Am Europaplatz werden E-Busse geladen. Foto: Patrick Seeger / VAG Freiburg / Stadt Freiburg

So wurden im Dezember 1989 in Zusammenarbeit mit dem Fraunhofer Institut für Solare Energiesysteme und dem Bushersteller Kässbohrer auf einem Freiburger Linienbus vom Typ „Setra S 215 SL“ 12 Quadratmeter Solarmodule montiert, die mit bis zu 30 Prozent zur Ladung der Fahrzeugbatterie beitrugen. Das Projekt wurde nach der Testphase aber nicht weiterverfolgt.

Mitte der neunziger Jahre testete die VAG den Einsatz von Erdgasbussen. Dabei wurden vor allem zwei Dinge getestet: Wie sich die neuartige Technik in die betrieblichen Abläufe einfügt und ob der Erdgasantrieb umweltseitig dem Diesel überlegen ist. Da sich die Abgaswerte der beiden verschiedenen Antriebssysteme im Wesentlichen nur marginal unterschieden, entschied man sich bei der VAG dagegen, die Flotte auf Erdgasbusse umzustellen – auch wenn dies damals absolut im Trend der Zeit lag. Heutzutage spielen Erdgasbusse in Deutschland kaum noch eine Rolle, E-Busse liegen stattdessen im Trend.

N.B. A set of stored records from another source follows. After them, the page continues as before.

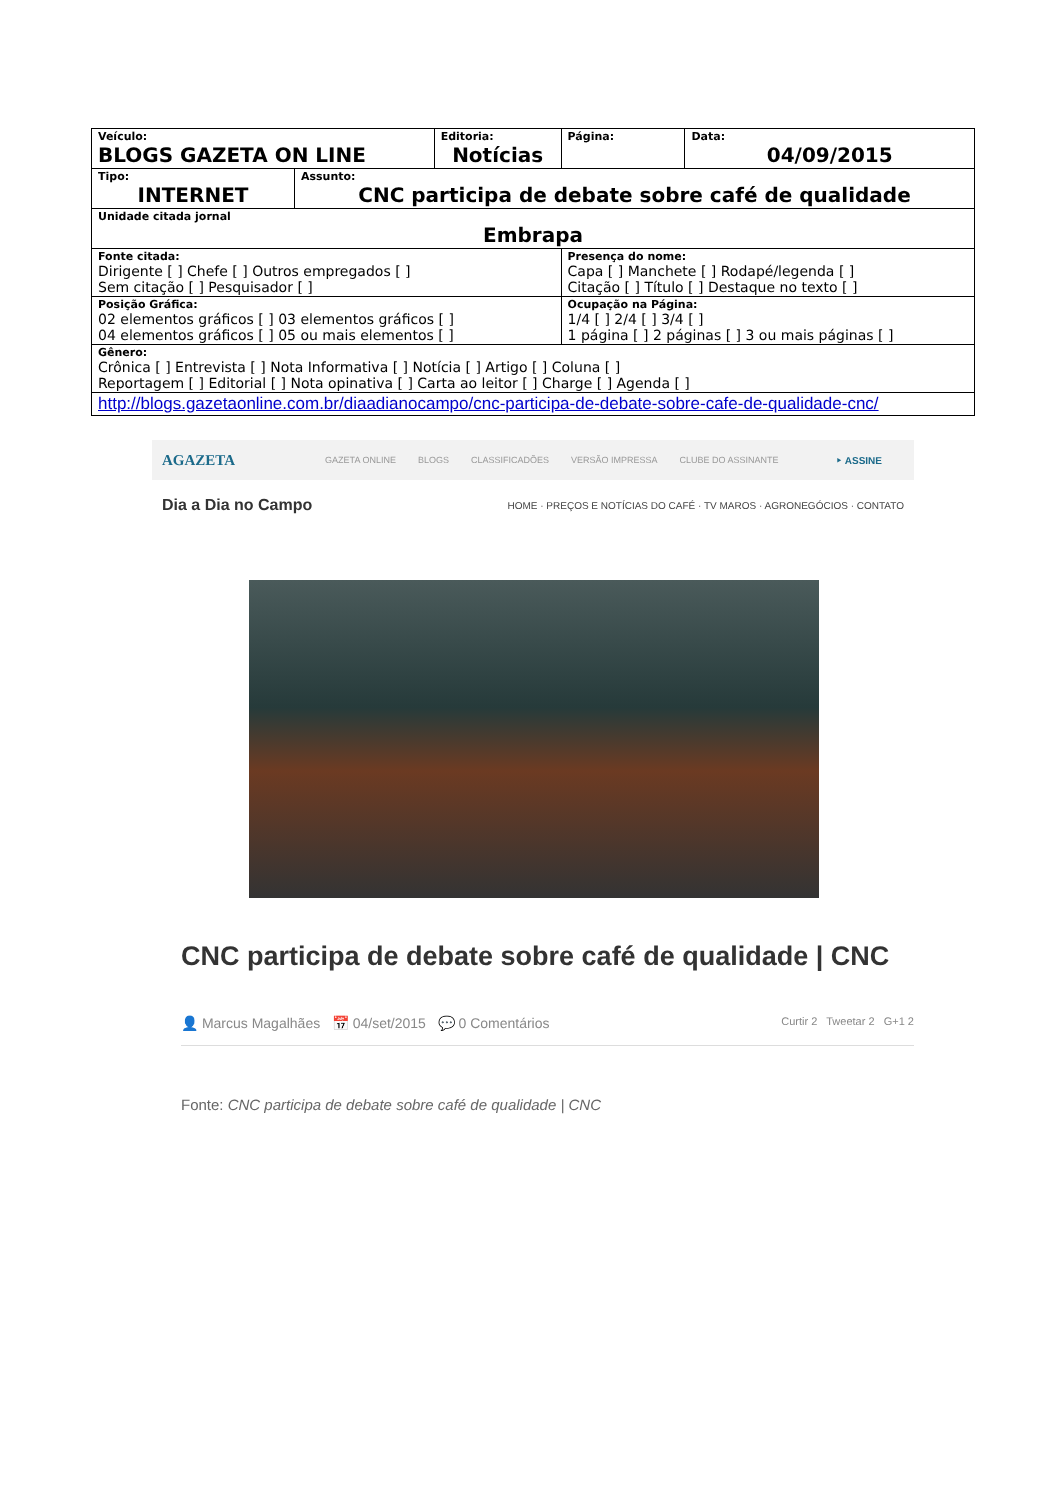| Veículo: BLOGS GAZETA ON LINE | Editoria: Notícias | Página: | Data: 04/09/2015 |
| / Tipo: INTERNET / Assunto: CNC participa de debate sobre café de qualidade / | | | |
| Unidade citada jornal Embrapa | | | |
| Fonte citada: Dirigente [ ] Chefe [ ] Outros empregados [ ] Sem citação [ ] Pesquisador [ ] | | Presença do nome: Capa [ ] Manchete [ ] Rodapé/legenda [ ] Citação [ ] Título [ ] Destaque no texto [ ] | |
| Posição Gráfica: 02 elementos gráficos [ ] 03 elementos gráficos [ ] 04 elementos gráficos [ ] 05 ou mais elementos [ ] | | Ocupação na Página: 1/4 [ ] 2/4 [ ] 3/4 [ ] 1 página [ ] 2 páginas [ ] 3 ou mais páginas [ ] | |
| Gênero: Crônica [ ] Entrevista [ ] Nota Informativa [ ] Notícia [ ] Artigo [ ] Coluna [ ] Reportagem [ ] Editorial [ ] Nota opinativa [ ] Carta ao leitor [ ] Charge [ ] Agenda [ ] | | | |
| http://blogs.gazetaonline.com.br/diaadianocampo/cnc-participa-de-debate-sobre-cafe-de-qualidade-cnc/ | | | |
AGAZETA GAZETA ONLINE BLOGS CLASSIFICADÕES VERSÃO IMPRESSA CLUBE DO ASSINANTE ‣ ASSINE
Dia a Dia no Campo HOME · PREÇOS E NOTÍCIAS DO CAFÉ · TV MAROS · AGRONEGÓCIOS · CONTATO
CNC participa de debate sobre café de qualidade | CNC
👤 Marcus Magalhães 📅 04/set/2015 💬 0 Comentários Curtir 2 Tweetar 2 G+1 2
Fonte: CNC participa de debate sobre café de qualidade | CNC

Busse waren und sind in Freiburg als wichtiges Element des öffentlichen Nahverkehrs unverzichtbar.  2025, 100 Jahre nach dem Start der ersten motorgetriebenen Buslinie nach Betzenhausen, vollzieht sich – wieder einmal – ein Wandel in der Antriebstechnologie. Bis zum Jahr 2030 sollen alle bei der VAG noch vorhandenen Dieselbusse durch vollelektrische ersetzt sein. Dieser Wandel liegt angesichts der Abkehr von fossilen Treibstoffen voll im Trend der Zeit.